[THE PROBLEM]
Each record is to be given again without alteration.

[DATA RECORDS]

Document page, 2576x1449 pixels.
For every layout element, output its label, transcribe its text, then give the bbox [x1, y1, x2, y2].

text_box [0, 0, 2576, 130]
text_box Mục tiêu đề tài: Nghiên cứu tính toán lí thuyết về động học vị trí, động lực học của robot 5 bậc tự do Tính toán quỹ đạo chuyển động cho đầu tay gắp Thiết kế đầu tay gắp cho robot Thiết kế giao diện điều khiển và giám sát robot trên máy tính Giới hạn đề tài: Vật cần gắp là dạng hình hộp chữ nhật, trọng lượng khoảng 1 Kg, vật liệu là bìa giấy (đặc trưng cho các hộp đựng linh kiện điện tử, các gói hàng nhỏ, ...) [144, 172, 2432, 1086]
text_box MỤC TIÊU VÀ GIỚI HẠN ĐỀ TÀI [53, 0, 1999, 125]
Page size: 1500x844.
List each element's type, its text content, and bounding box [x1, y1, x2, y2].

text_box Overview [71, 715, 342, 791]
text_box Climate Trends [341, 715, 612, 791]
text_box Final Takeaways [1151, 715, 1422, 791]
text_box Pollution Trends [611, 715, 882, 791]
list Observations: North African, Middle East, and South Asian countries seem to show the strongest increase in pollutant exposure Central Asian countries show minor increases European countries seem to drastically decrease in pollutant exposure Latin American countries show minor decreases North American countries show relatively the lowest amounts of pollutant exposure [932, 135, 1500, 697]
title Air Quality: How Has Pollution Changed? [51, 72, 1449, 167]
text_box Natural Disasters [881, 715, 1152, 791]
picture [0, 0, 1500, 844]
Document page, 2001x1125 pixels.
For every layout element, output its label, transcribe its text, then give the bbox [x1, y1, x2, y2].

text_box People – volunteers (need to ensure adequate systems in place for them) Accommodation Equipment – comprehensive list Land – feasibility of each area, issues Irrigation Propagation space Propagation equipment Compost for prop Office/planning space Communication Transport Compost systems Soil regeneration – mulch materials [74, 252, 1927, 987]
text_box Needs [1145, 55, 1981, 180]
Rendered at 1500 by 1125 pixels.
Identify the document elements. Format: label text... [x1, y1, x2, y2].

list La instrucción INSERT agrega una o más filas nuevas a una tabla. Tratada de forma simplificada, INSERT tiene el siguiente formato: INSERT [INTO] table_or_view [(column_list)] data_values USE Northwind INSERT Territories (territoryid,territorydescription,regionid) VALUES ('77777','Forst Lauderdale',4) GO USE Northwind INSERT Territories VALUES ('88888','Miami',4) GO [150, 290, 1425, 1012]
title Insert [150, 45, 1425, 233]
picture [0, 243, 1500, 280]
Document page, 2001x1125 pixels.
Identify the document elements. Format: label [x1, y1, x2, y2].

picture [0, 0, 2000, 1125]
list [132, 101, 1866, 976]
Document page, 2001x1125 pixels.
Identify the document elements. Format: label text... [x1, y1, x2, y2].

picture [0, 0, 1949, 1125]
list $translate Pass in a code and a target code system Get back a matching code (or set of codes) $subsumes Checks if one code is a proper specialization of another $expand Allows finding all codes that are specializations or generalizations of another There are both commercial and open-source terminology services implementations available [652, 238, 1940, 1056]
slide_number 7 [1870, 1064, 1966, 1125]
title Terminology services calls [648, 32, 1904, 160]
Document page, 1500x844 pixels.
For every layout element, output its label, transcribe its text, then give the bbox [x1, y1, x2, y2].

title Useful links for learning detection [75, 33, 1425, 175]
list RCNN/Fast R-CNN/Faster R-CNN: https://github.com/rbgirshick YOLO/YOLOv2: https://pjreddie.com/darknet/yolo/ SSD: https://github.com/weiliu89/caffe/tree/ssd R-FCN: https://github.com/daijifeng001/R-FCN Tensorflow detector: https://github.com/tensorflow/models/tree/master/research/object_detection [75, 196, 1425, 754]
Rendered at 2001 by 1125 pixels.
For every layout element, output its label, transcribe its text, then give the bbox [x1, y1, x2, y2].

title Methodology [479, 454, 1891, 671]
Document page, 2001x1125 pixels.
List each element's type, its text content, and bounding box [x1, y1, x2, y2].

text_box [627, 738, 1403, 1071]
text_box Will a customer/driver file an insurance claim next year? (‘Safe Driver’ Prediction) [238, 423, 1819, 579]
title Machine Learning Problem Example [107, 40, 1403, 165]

[RESULT OF THE EXERCISE]
Document page, 2576x1449 pixels.
For every layout element, output its label, transcribe its text, then give the bbox [x1, y1, x2, y2].

text_box [0, 0, 2576, 130]
text_box Mục tiêu đề tài: Nghiên cứu tính toán lí thuyết về động học vị trí, động lực học của robot 5 bậc tự do Tính toán quỹ đạo chuyển động cho đầu tay gắp Thiết kế đầu tay gắp cho robot Thiết kế giao diện điều khiển và giám sát robot trên máy tính Giới hạn đề tài: Vật cần gắp là dạng hình hộp chữ nhật, trọng lượng khoảng 1 Kg, vật liệu là bìa giấy (đặc trưng cho các hộp đựng linh kiện điện tử, các gói hàng nhỏ, ...) [144, 172, 2432, 1086]
text_box MỤC TIÊU VÀ GIỚI HẠN ĐỀ TÀI [53, 0, 1999, 125]
Page size: 1500x844.
List each element's type, its text content, and bounding box [x1, y1, x2, y2].

text_box Overview [71, 715, 342, 791]
text_box Climate Trends [341, 715, 612, 791]
text_box Final Takeaways [1151, 715, 1422, 791]
text_box Pollution Trends [611, 715, 882, 791]
list Observations: North African, Middle East, and South Asian countries seem to show the strongest increase in pollutant exposure Central Asian countries show minor increases European countries seem to drastically decrease in pollutant exposure Latin American countries show minor decreases North American countries show relatively the lowest amounts of pollutant exposure [932, 135, 1500, 697]
title Air Quality: How Has Pollution Changed? [51, 72, 1449, 167]
text_box Natural Disasters [881, 715, 1152, 791]
picture [0, 0, 1500, 844]
Document page, 2001x1125 pixels.
For every layout element, output its label, transcribe its text, then give the bbox [x1, y1, x2, y2].

text_box People – volunteers (need to ensure adequate systems in place for them) Accommodation Equipment – comprehensive list Land – feasibility of each area, issues Irrigation Propagation space Propagation equipment Compost for prop Office/planning space Communication Transport Compost systems Soil regeneration – mulch materials [74, 252, 1927, 987]
text_box Needs [1145, 55, 1981, 180]
Rendered at 1500 by 1125 pixels.
Identify the document elements. Format: label text... [x1, y1, x2, y2].

list La instrucción INSERT agrega una o más filas nuevas a una tabla. Tratada de forma simplificada, INSERT tiene el siguiente formato: INSERT [INTO] table_or_view [(column_list)] data_values USE Northwind INSERT Territories (territoryid,territorydescription,regionid) VALUES ('77777','Forst Lauderdale',4) GO USE Northwind INSERT Territories VALUES ('88888','Miami',4) GO [150, 290, 1425, 1012]
title Insert [150, 45, 1425, 233]
picture [0, 243, 1500, 280]
Document page, 2001x1125 pixels.
Identify the document elements. Format: label [x1, y1, x2, y2].

picture [0, 0, 2000, 1125]
list [132, 101, 1866, 976]
Document page, 2001x1125 pixels.
Identify the document elements. Format: label text... [x1, y1, x2, y2].

picture [0, 0, 1949, 1125]
list $translate Pass in a code and a target code system Get back a matching code (or set of codes) $subsumes Checks if one code is a proper specialization of another $expand Allows finding all codes that are specializations or generalizations of another There are both commercial and open-source terminology services implementations available [652, 238, 1940, 1056]
slide_number 7 [1870, 1064, 1966, 1125]
title Terminology services calls [648, 32, 1904, 160]
Document page, 1500x844 pixels.
For every layout element, output its label, transcribe its text, then give the bbox [x1, y1, x2, y2].

title Useful links for learning detection [75, 33, 1425, 175]
list RCNN/Fast R-CNN/Faster R-CNN: https://github.com/rbgirshick YOLO/YOLOv2: https://pjreddie.com/darknet/yolo/ SSD: https://github.com/weiliu89/caffe/tree/ssd R-FCN: https://github.com/daijifeng001/R-FCN Tensorflow detector: https://github.com/tensorflow/models/tree/master/research/object_detection [75, 196, 1425, 754]
Rendered at 2001 by 1125 pixels.
For every layout element, output its label, transcribe its text, then give the bbox [x1, y1, x2, y2].

title Methodology [479, 454, 1891, 671]
Document page, 2001x1125 pixels.
List each element's type, its text content, and bounding box [x1, y1, x2, y2].

text_box [627, 738, 1403, 1071]
text_box Will a customer/driver file an insurance claim next year? (‘Safe Driver’ Prediction) [238, 423, 1819, 579]
title Machine Learning Problem Example [107, 40, 1403, 165]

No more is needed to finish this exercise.